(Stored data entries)
· · · · ·
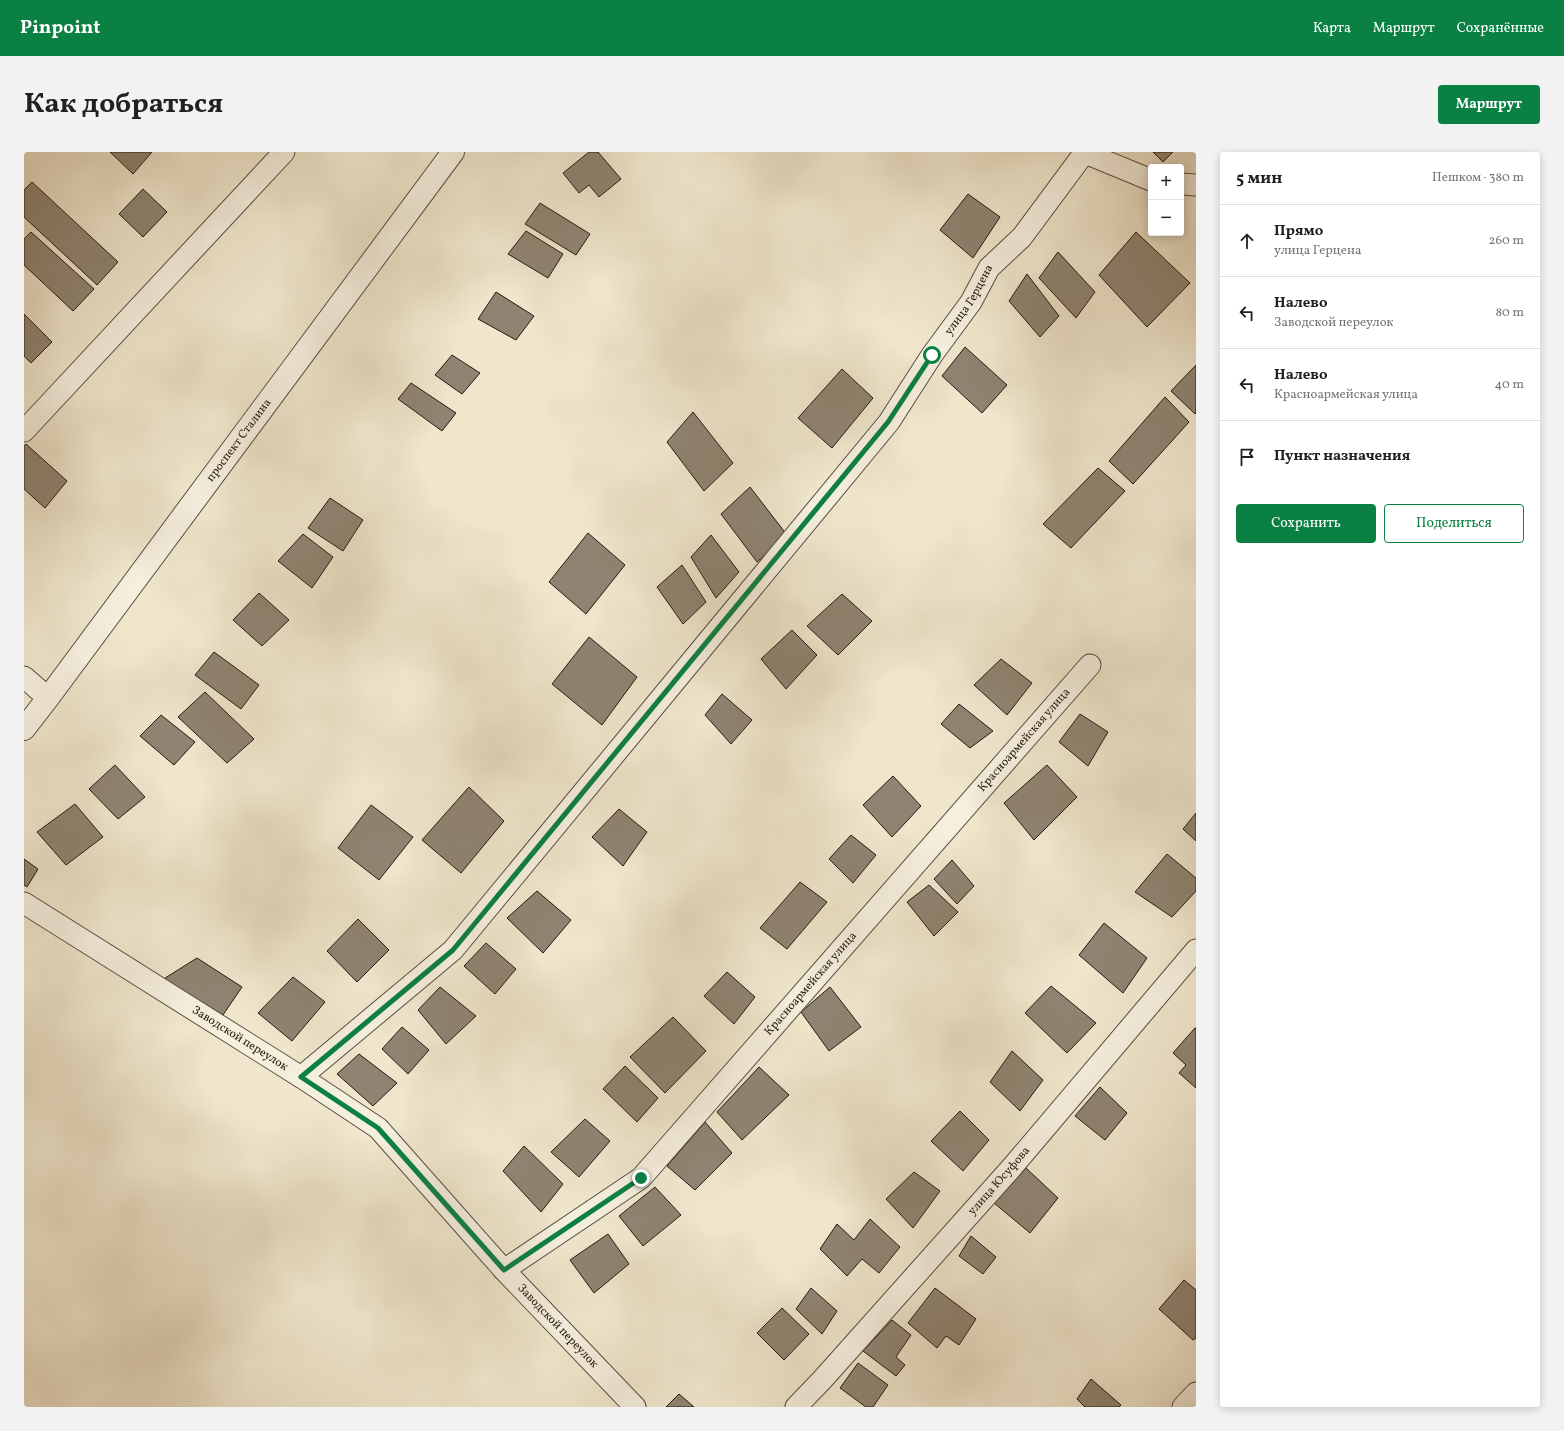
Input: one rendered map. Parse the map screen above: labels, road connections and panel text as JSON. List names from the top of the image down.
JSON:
{
  "streets": {
    "street": [
      "улица Герцена",
      "проспект Сталина",
      "Красноармейская улица",
      "Заводской переулок",
      "улица Юсуфова"
    ]
  },
  "crossings": [
    ["улица Герцена", "Заводской переулок"],
    ["Красноармейская улица", "Заводской переулок"]
  ],
  "page": {
    "header": "Pinpoint",
    "nav": ["Карта", "Маршрут", "Сохранённые"],
    "title": "Как добраться",
    "buttons": [
      "Маршрут",
      ["Сохранить", "Поделиться"]
    ],
    "heading": ["5 мин", "Пешком · 380 m"],
    "map_buttons": ["+", "−"],
    "list": [
      ["Прямо", "улица Герцена", "260 m"],
      ["Налево", "Заводской переулок", "80 m"],
      ["Налево", "Красноармейская улица", "40 m"],
      "Пункт назначения"
    ]
  }
}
· · · · ·
Write every record out again exactly; no pictures belong in the copy.

** Your response **
Input: one rendered map. Parse the map screen above: labels, road connections and panel text as JSON. List names from the top of the image down.
JSON:
{
  "streets": {
    "street": [
      "улица Герцена",
      "проспект Сталина",
      "Красноармейская улица",
      "Заводской переулок",
      "улица Юсуфова"
    ]
  },
  "crossings": [
    ["улица Герцена", "Заводской переулок"],
    ["Красноармейская улица", "Заводской переулок"]
  ],
  "page": {
    "header": "Pinpoint",
    "nav": ["Карта", "Маршрут", "Сохранённые"],
    "title": "Как добраться",
    "buttons": [
      "Маршрут",
      ["Сохранить", "Поделиться"]
    ],
    "heading": ["5 мин", "Пешком · 380 m"],
    "map_buttons": ["+", "−"],
    "list": [
      ["Прямо", "улица Герцена", "260 m"],
      ["Налево", "Заводской переулок", "80 m"],
      ["Налево", "Красноармейская улица", "40 m"],
      "Пункт назначения"
    ]
  }
}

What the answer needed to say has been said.